**What the task asks:**
Copy out each line from the material where the word "ODKŁAD" is found.
*** Block opens ***
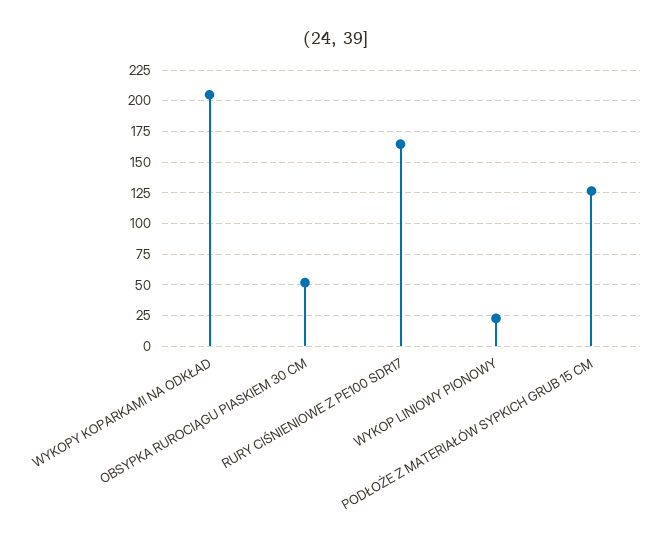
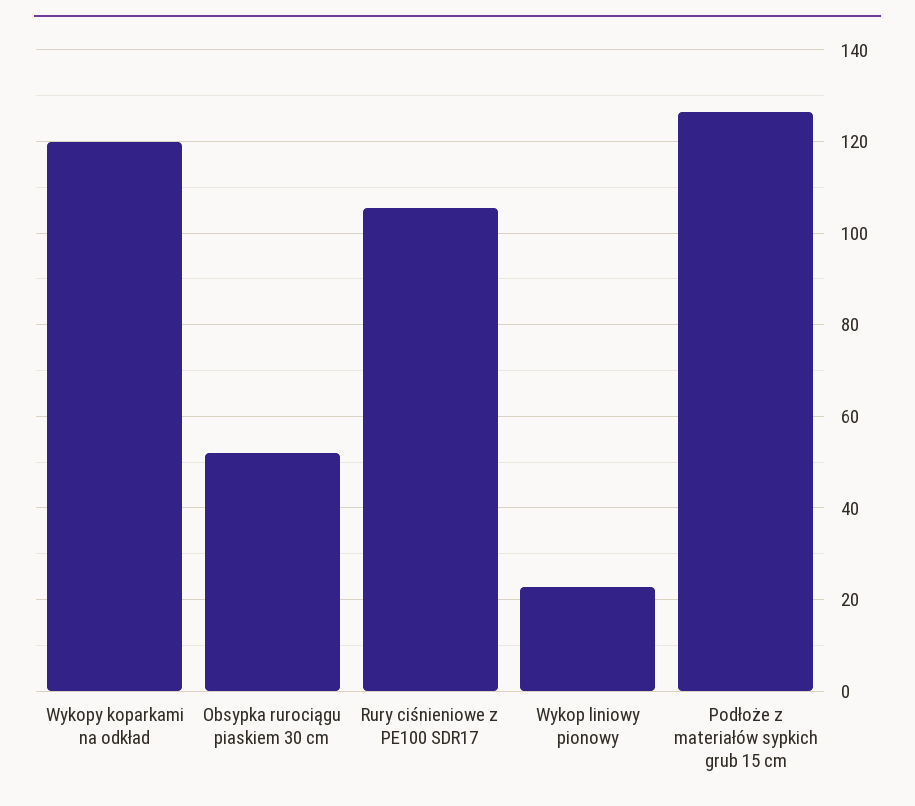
  {
-   "WYKOPY KOPARKAMI NA ODKŁAD": 205,
+   "WYKOPY KOPARKAMI NA ODKŁAD": 120,
    "OBSYPKA RUROCIĄGU PIASKIEM 30 CM": 52,
-   "RURY CIŚNIENIOWE Z PE100 SDR17": 165,
+   "RURY CIŚNIENIOWE Z PE100 SDR17": 106,
    "WYKOP LINIOWY PIONOWY": 22,
    "PODŁOŻE Z MATERIAŁÓW SYPKICH GRUB 15 CM": 126
  }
*** Block closes ***
**Answer to this problem:**
-   "WYKOPY KOPARKAMI NA ODKŁAD": 205,
+   "WYKOPY KOPARKAMI NA ODKŁAD": 120,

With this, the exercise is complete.